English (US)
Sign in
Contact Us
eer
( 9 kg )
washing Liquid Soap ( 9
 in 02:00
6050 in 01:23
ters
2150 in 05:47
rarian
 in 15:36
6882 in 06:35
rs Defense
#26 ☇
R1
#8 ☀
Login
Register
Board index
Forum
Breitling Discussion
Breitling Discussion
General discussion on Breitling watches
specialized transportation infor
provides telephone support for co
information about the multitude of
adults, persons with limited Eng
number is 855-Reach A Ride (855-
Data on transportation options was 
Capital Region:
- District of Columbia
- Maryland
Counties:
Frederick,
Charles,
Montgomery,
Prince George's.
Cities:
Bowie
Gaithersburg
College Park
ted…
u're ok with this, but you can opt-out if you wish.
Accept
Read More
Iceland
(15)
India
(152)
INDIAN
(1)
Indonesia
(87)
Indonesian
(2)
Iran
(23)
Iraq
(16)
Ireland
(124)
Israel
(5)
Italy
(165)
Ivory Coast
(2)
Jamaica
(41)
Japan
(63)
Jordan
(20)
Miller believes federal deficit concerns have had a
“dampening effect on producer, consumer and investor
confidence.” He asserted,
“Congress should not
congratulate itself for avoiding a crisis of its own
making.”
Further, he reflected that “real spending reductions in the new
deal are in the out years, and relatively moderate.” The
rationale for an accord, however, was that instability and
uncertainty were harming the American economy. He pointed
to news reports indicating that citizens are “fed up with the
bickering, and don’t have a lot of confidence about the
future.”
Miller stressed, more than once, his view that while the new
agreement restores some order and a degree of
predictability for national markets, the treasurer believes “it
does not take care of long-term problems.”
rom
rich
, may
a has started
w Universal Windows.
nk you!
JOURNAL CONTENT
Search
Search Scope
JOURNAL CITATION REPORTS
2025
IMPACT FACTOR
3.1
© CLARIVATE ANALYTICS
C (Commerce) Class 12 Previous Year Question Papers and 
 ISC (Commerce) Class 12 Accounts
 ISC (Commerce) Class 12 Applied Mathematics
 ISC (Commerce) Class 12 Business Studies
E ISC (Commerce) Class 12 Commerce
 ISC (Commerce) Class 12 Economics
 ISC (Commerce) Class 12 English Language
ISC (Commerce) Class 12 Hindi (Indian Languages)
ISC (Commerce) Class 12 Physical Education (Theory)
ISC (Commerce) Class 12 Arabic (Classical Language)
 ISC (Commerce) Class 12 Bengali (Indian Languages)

#####

What you will do. Extract the text from each of the items above, reproducing every line verbatim and in its original order.

Written response.
English (US)
Sign in
Contact Us
eer
( 9 kg )
washing Liquid Soap ( 9
 in 02:00
6050 in 01:23
ters
2150 in 05:47
rarian
 in 15:36
6882 in 06:35
rs Defense
#26 ☇
R1
#8 ☀
Login
Register
Board index
Forum
Breitling Discussion
Breitling Discussion
General discussion on Breitling watches
specialized transportation infor
provides telephone support for co
information about the multitude of
adults, persons with limited Eng
number is 855-Reach A Ride (855-
Data on transportation options was 
Capital Region:
- District of Columbia
- Maryland
Counties:
Frederick,
Charles,
Montgomery,
Prince George's.
Cities:
Bowie
Gaithersburg
College Park
ted…
u're ok with this, but you can opt-out if you wish.
Accept
Read More
Iceland
(15)
India
(152)
INDIAN
(1)
Indonesia
(87)
Indonesian
(2)
Iran
(23)
Iraq
(16)
Ireland
(124)
Israel
(5)
Italy
(165)
Ivory Coast
(2)
Jamaica
(41)
Japan
(63)
Jordan
(20)
Miller believes federal deficit concerns have had a
“dampening effect on producer, consumer and investor
confidence.” He asserted,
“Congress should not
congratulate itself for avoiding a crisis of its own
making.”
Further, he reflected that “real spending reductions in the new
deal are in the out years, and relatively moderate.” The
rationale for an accord, however, was that instability and
uncertainty were harming the American economy. He pointed
to news reports indicating that citizens are “fed up with the
bickering, and don’t have a lot of confidence about the
future.”
Miller stressed, more than once, his view that while the new
agreement restores some order and a degree of
predictability for national markets, the treasurer believes “it
does not take care of long-term problems.”
rom
rich
, may
a has started
w Universal Windows.
nk you!
JOURNAL CONTENT
Search
Search Scope
JOURNAL CITATION REPORTS
2025
IMPACT FACTOR
3.1
© CLARIVATE ANALYTICS
C (Commerce) Class 12 Previous Year Question Papers and 
 ISC (Commerce) Class 12 Accounts
 ISC (Commerce) Class 12 Applied Mathematics
 ISC (Commerce) Class 12 Business Studies
E ISC (Commerce) Class 12 Commerce
 ISC (Commerce) Class 12 Economics
 ISC (Commerce) Class 12 English Language
ISC (Commerce) Class 12 Hindi (Indian Languages)
ISC (Commerce) Class 12 Physical Education (Theory)
ISC (Commerce) Class 12 Arabic (Classical Language)
 ISC (Commerce) Class 12 Bengali (Indian Languages)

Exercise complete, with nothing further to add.